**Request**
Your output should be everything below from the line containing "bowl: present [563,551,659,614]" down to the line containing "fruit: none [366,307,392,334]", both ends included, copied exactly, with pictures left out.

**Input**
= = = =
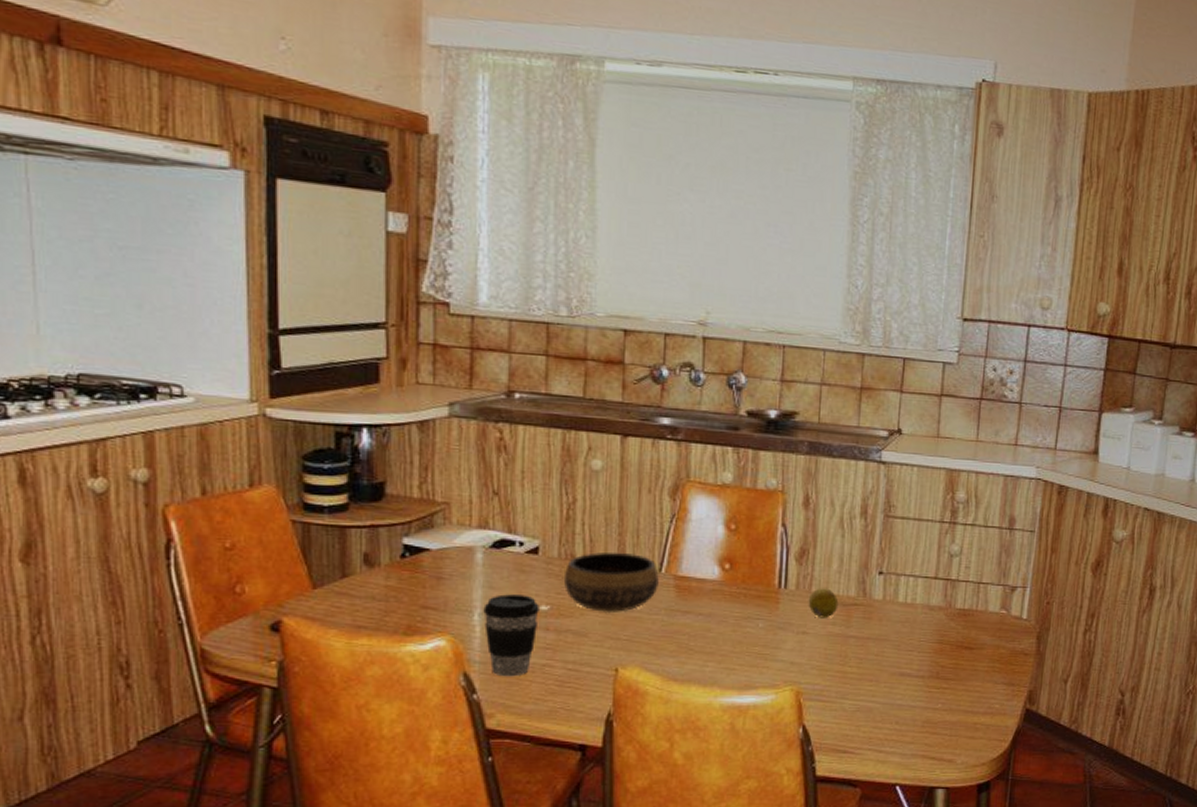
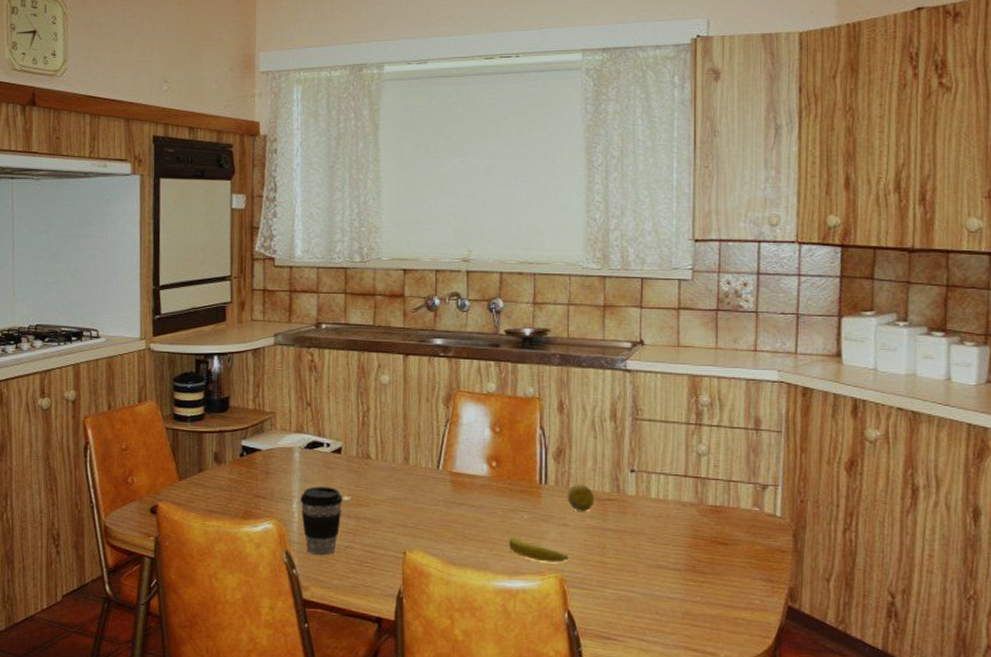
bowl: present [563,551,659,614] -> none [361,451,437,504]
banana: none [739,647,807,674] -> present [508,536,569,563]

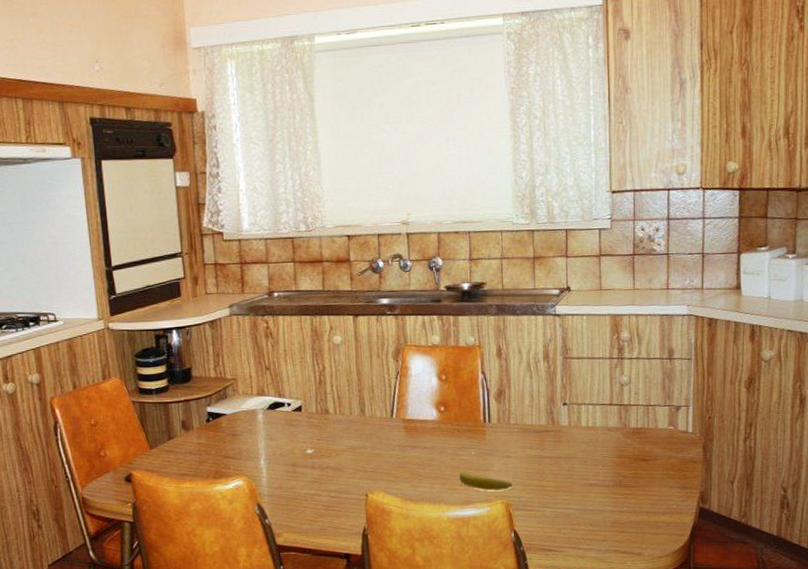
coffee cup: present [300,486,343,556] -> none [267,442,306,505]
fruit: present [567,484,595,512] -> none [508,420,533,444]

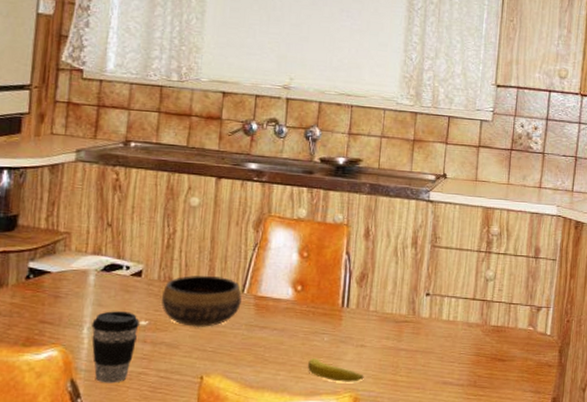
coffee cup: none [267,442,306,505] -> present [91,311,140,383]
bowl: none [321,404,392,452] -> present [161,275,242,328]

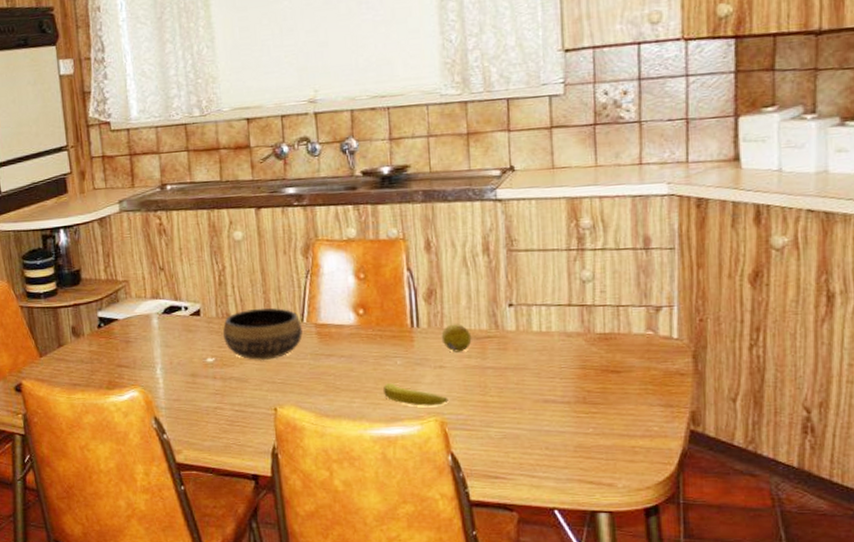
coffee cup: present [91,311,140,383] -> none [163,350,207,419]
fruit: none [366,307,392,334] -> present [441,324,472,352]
= = = =
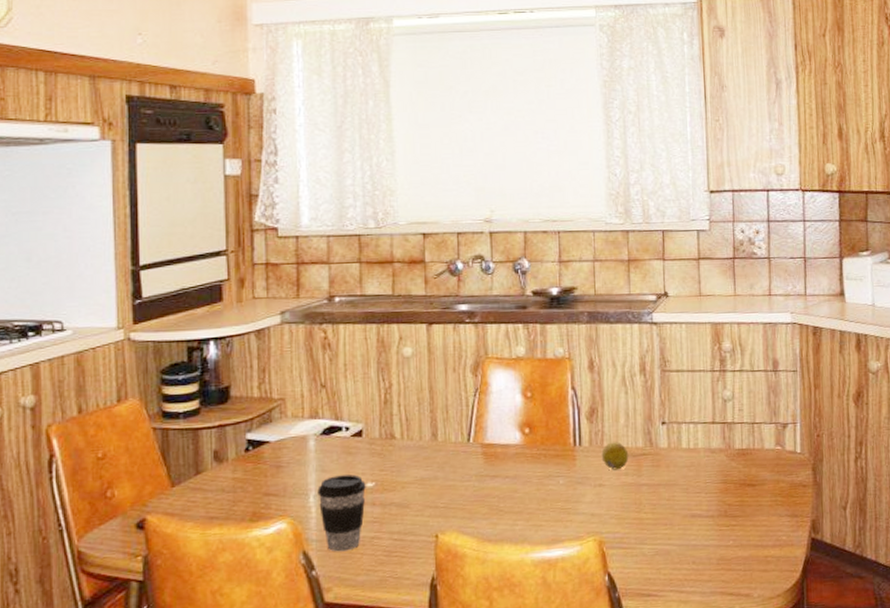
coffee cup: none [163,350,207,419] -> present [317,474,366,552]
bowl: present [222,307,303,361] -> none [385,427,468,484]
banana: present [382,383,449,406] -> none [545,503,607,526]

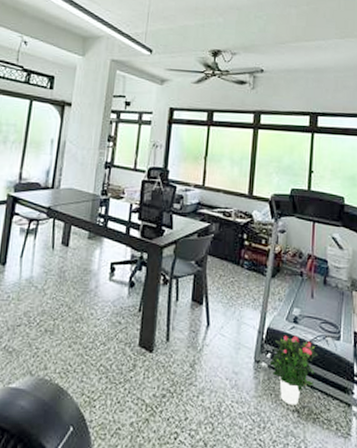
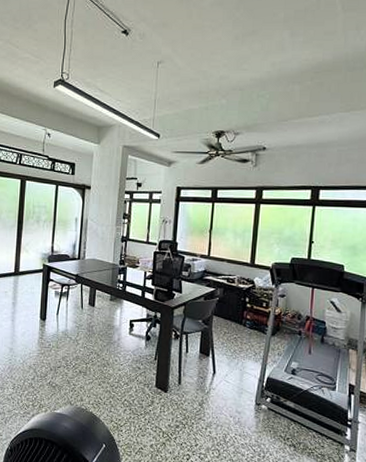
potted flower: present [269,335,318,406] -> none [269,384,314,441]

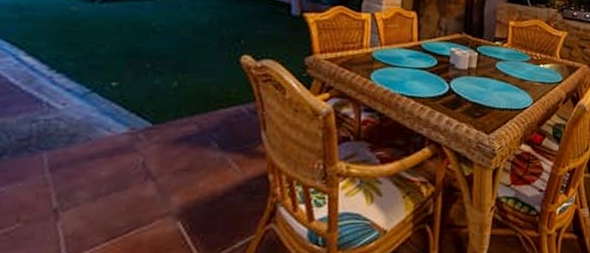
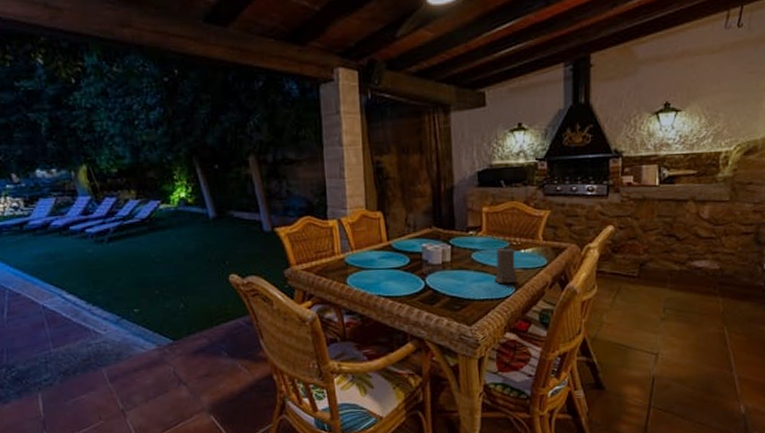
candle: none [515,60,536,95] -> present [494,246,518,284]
= = = =
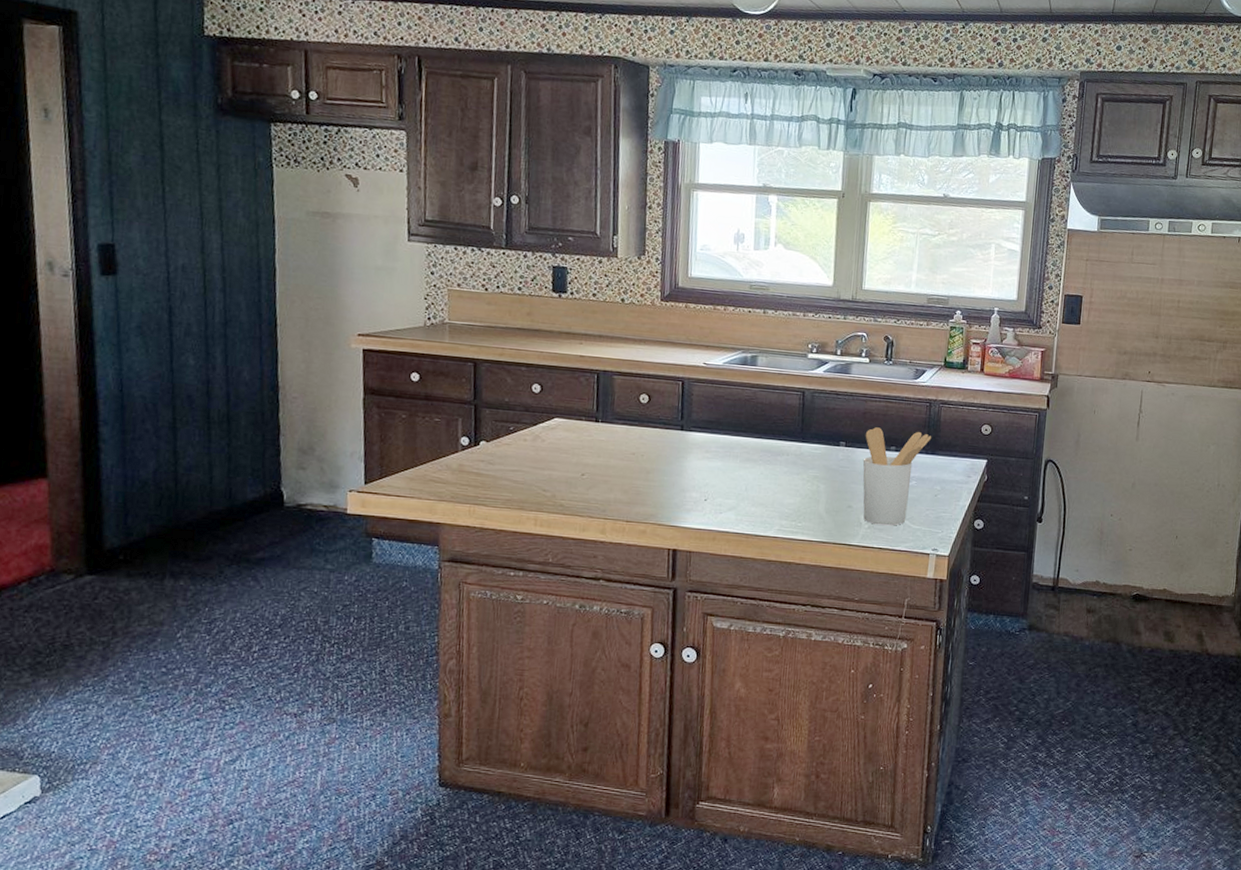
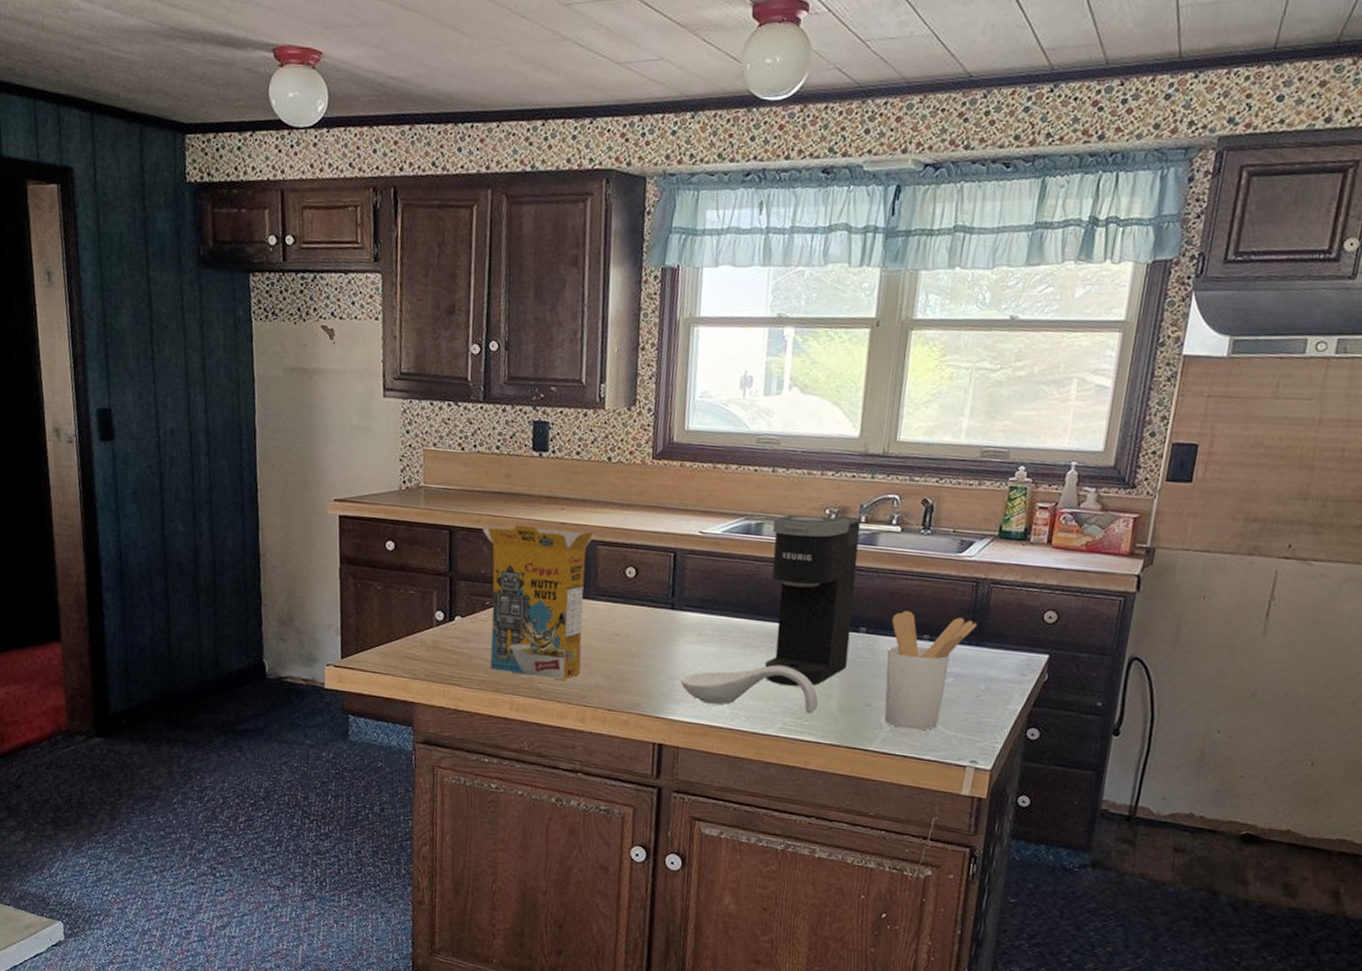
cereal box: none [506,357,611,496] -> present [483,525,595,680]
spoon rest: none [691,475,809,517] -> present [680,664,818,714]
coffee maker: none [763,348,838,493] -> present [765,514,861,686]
= = = =
**Solution to this problem**
bowl: present [563,551,659,614] -> none [361,451,437,504]
banana: none [739,647,807,674] -> present [508,536,569,563]

coffee cup: present [300,486,343,556] -> none [267,442,306,505]
fruit: present [567,484,595,512] -> none [508,420,533,444]

coffee cup: none [267,442,306,505] -> present [91,311,140,383]
bowl: none [321,404,392,452] -> present [161,275,242,328]

coffee cup: present [91,311,140,383] -> none [163,350,207,419]
fruit: none [366,307,392,334] -> present [441,324,472,352]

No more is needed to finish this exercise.